— Task requirements —
1. In the passage on coding of anxiety and depression care, what was NHS Talking Therapies formerly called?
2. Please reproduce the stretch of the passage on coding of anxiety and depression care from "Notes: PWP = Psychological" through "MBT = Mindfulness-Based Therapy.", word for word.

— Passage —
To better understand recording practices in order to inform feasibility of research studies using individual level EHR data, we also examined SNOMED CT semantic tags. This showed that in recent years, observable entity codes, which capture PROMs scores directly, have overtaken assessment scale or procedure codes, see Figure 1. This suggests a stronger focus on recording outcomes rather than simply noting the use of a measure.

Figure 1. Yearly trends of PROM codes for anxiety disorders and depression, separated by semantic tag (Observable entity vs Other).

Figure 1. Yearly counts of PROM codes for anxiety disorders and depression, separated by semantic tag (Observable entity vs Other)

Psychological therapies

For therapies, coding is not usually split by anxiety disorders and depression but instead by low- and high-intensity options. In our analysis, the most frequently recorded codes were seen by psychiatrist and seen by psychologist, followed by referrals into NHS Talking Therapies (formerly IAPT, Improving Access to Psychological Therapies), see Table 2. These referrals could be recorded as either GP-referrals or self-referrals.

Table 2: Total counts of most used codes psychological support and treatments for anxiety disorders and depression (2011-2024).

SNOMED Code	Description	Semantic Tag	Usage	%
`305693007`	Seen by psychiatrist	Finding	1,729,570	24.6
`3103488003`	Seen by psychologist	Finding	645,020	9.2
`762481000000100`	Seen by PWP	Finding	295,990	4.2
`380201000000109`	Referral to IAPT	Procedure	833,180	11.8
`1036481000000106`	Self-referral to IAPT	Procedure	749,820	10.7
`183528001`	Referral to psychologist for elderly ill	Procedure	201,060	2.9
`228557008`	CBT	Therapy	56,880	0.8
`933221000000107`	MBT	Therapy	35,425	0.5
`444175001`	Guided self-help CBT	Therapy	27,980	0.4

Notes: PWP = Psychological wellbeing practitioner; IAPT = Improving Access to Psychological Therapy; CBT = Cognitive Behavioural Therapy; MBT = Mindfulness-Based Therapy.

— Record extracts —
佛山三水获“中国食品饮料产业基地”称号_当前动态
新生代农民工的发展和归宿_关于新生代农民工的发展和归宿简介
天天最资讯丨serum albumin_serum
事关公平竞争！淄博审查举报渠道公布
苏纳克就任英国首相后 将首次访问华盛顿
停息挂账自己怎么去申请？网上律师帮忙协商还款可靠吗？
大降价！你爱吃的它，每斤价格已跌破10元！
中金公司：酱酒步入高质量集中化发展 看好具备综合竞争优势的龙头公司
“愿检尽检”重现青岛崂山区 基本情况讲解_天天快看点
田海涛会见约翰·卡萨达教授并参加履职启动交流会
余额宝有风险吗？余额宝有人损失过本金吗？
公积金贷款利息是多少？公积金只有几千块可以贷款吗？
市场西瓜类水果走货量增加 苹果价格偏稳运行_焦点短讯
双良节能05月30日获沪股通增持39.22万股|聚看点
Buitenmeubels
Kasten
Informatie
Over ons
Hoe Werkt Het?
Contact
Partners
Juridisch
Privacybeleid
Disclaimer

---

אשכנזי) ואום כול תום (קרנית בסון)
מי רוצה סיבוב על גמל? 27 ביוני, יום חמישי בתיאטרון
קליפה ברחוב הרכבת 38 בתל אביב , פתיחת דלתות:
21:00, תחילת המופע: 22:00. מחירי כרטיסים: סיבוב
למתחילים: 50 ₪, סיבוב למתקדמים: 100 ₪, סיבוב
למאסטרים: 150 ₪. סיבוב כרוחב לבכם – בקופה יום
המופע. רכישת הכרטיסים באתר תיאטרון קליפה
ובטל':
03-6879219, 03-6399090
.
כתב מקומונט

— Responses to the exercise —
1. IAPT (Improving Access to Psychological Therapies).

2.
Notes: PWP = Psychological wellbeing practitioner; IAPT = Improving Access to Psychological Therapy; CBT = Cognitive Behavioural Therapy; MBT = Mindfulness-Based Therapy.